Шли за неделей неделя, за месяцем месяц, от "Знамени" - ни звука. Звонить первым в редакцию Гроссман не хотел, ждал. Однажды Гроссману обещал кое-что разведать Виктор Некрасов, он был вхож в эту редакцию, сказал, что придет в такой-то день, час. Ольга Михайловна, хлебосольная не по средствам, приготовила обильную выпивку и еду. Был приглашен и я, мне хотелось встретиться за дружеским столом с высокоталантливым писателем. Мы были немного знакомы по Малеевке, но не более того. Ждали допоздна. Некрасов не пришел, забыл, видно, загулял. Гроссман был обижен до глубины души, он любил Некрасова - и писателя, и человека.

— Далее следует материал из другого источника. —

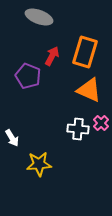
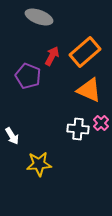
orange rectangle: rotated 32 degrees clockwise
white arrow: moved 2 px up
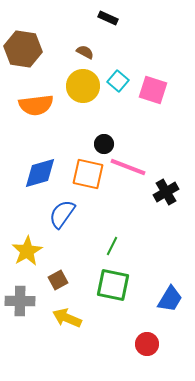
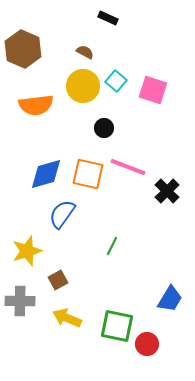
brown hexagon: rotated 15 degrees clockwise
cyan square: moved 2 px left
black circle: moved 16 px up
blue diamond: moved 6 px right, 1 px down
black cross: moved 1 px right, 1 px up; rotated 15 degrees counterclockwise
yellow star: rotated 12 degrees clockwise
green square: moved 4 px right, 41 px down
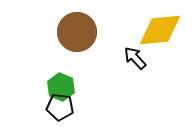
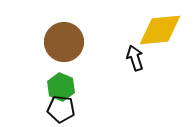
brown circle: moved 13 px left, 10 px down
black arrow: rotated 25 degrees clockwise
black pentagon: moved 1 px right, 2 px down
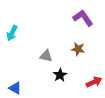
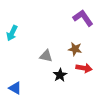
brown star: moved 3 px left
red arrow: moved 10 px left, 14 px up; rotated 35 degrees clockwise
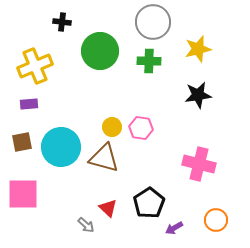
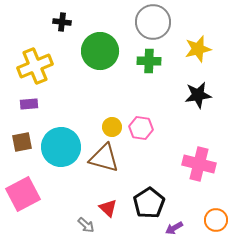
pink square: rotated 28 degrees counterclockwise
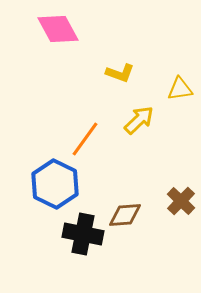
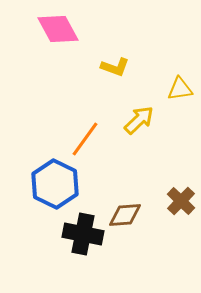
yellow L-shape: moved 5 px left, 6 px up
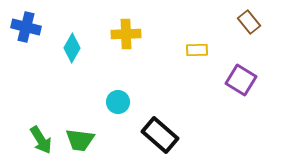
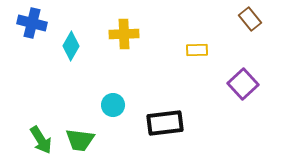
brown rectangle: moved 1 px right, 3 px up
blue cross: moved 6 px right, 4 px up
yellow cross: moved 2 px left
cyan diamond: moved 1 px left, 2 px up
purple square: moved 2 px right, 4 px down; rotated 16 degrees clockwise
cyan circle: moved 5 px left, 3 px down
black rectangle: moved 5 px right, 12 px up; rotated 48 degrees counterclockwise
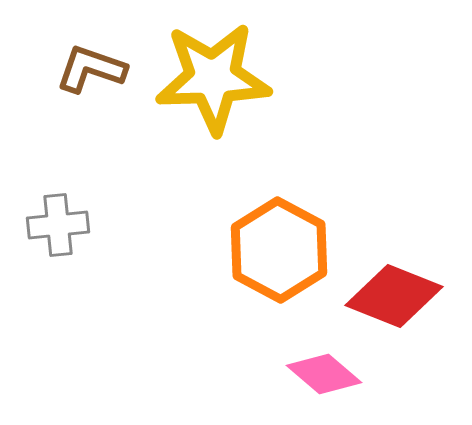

А месяцы идут, а "Знамя" молчит. Вконец измученный, Гроссман надумал вот что. В это время сильно пошел в литературно-бюрократическую гору Николай Чуковский. Он стал членом редколлегии "Знамени". Я с ним поневоле продолжал встречаться на переводческих заседаниях - встречаться все же реже, так как эти заседания мне надоели. Гроссман поручил мне порасспросить нашего бывшего приятеля. Коля охотно откликнулся на мой вопрос такими словами: "Я не читал романа Василия Семеновича. Насколько я знаю, не читали его и другие беспартийные члены редколлегии. В редакции говорят, что роман прячут ото всех Кожевников, Кривицкий и Скорино. На прошлой неделе мы поехали на читательскую конференцию в Ленинград, я был в одном купе с Кожевниковым, спросил его о романе Гроссмана. Он буркнул: "Подвел нас Гроссман", - и перевел разговор на другую тему".
Переводческое заседание затянулось до одиннадцати вечера, но я знал, что Гроссман волнуется, ждет меня, и решил заехать к нему, несмотря на поздний час. Гроссман, его жена, Федя и его жена Ира и их дочь Леночка занимали на Беговой трехкомнатную квартиру. Две маленькие комнаты были смежными, а отдельная, та, что чуть побольше, служила и кабинетом Гроссмана, и общей столовой, и гостиной. Я застал такую картину. Посреди комнаты за квадратным столиком Ольга Михайловна, Зинаида Николаевна Пастернак и Берта Яковлевна Сельвинская играли в китайскую игру маджонг (не уверен, что правильно транскрибирую это слово). Мы примостились в углу, я шепотом пересказал сообщение Николая Чуковского. "Повтори", - сказал Гроссман. Выслушав меня во второй раз, сказал, и губы его, как всегда при сильном волнении, дрожали: "А Люся играет в маджонг". Он потом нередко вспоминал и этот несчастный маджонг, и другие большие и малые грехи и прегрешения Ольги Михайловны, - он, например, считал, что его мать, погибшая в бердичевском гетто, осталась бы жива, если бы Ольга Михайловна незадолго до войны не воспротивилась бы тому, чтобы мать приехала к ним в Москву, и та вынуждена была навсегда расстаться с сыном. Но я думаю, что Ольга Михайловна была ему неплохой женой. Все дело в том, что он разлюбил ее и полюбил другую.
Между тем через знакомых, имевших какое-то отношение к журналу, стали просачиваться слухи, что "Знамя" не хочет печатать роман. Наконец Гроссмана вызвали на заседание редколлегии. Он не пошел и правильно сделал. Ему прислали стенограмму. Все выступавшие, среди которых малюты скуратовы чередовались с Тартюфами, единодушно отвергли роман как произведение антисоветское, очернительское. Николай Чуковский в заседании не участвовал.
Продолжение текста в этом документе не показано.